Thirty years ago four gay rights activists invaded the newsroom of the BBC Six O’clock News.

Anchor-woman Sue Lawley was forced to continue with her bulletin with the four women present as they handcuffed themselves to the newsdesk.

The activists were protesting the passing of Section 28, which outlawed the “promotion” of homosexuality in public institutions. Lawley continued to announce the headlines as the activists could be heard crying out “stop Section 28!” Her co-presenter Nicholas Witchell, now a Royal Correspondent, sat on a protester and placed his hand over her mouth.
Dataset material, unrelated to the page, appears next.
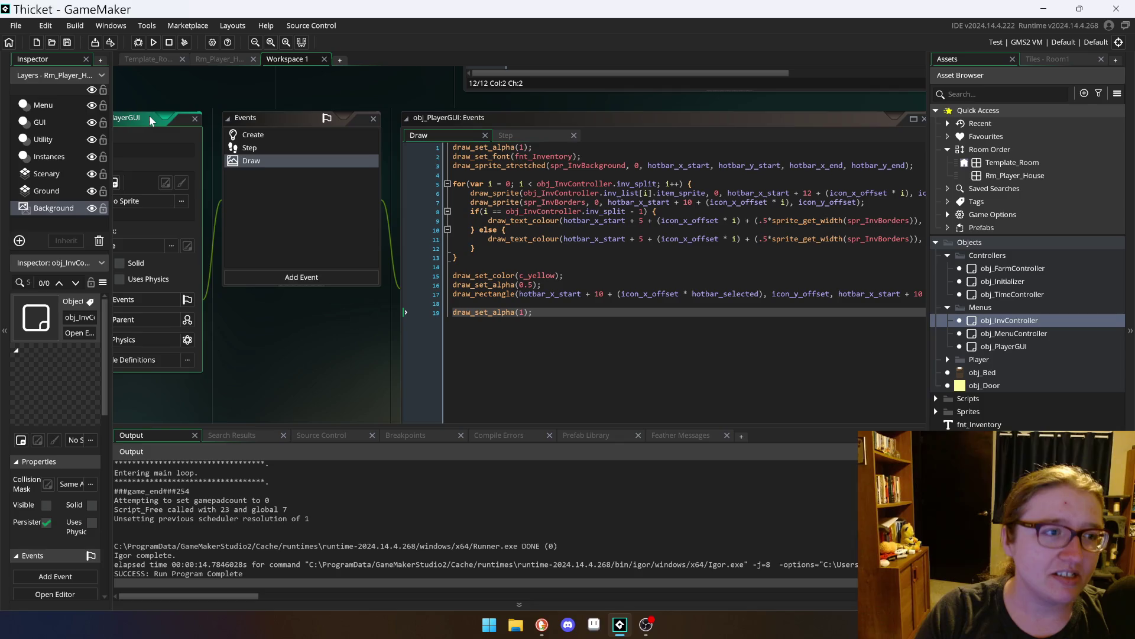
left_click_drag(149, 115, 139, 115)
The activists’ spokeswoman said the invasion was ″a further statement of lesbian defiance″ against the law. The previous year, women protesters abseiled from the public gallery onto the floor of the House of Lords during a debate on the bill.

Section 28 was passed in parliament the following day. Its proponents claimed it was intended to prevent local governments from using taxpayers’ money to teach children that homosexuality was as normal as heterosexuality. Margaret Thatcher, who famously condemned children being told “they have an inalienable right to be gay” was one of the law’s biggest supporters.

Section 28 was eventually repealed in Scotland in 2000, and in England and Wales three years later. Though the after effects of the law can still be felt today, with an entire generation of LGBT+ people growing up feeling repressed in school.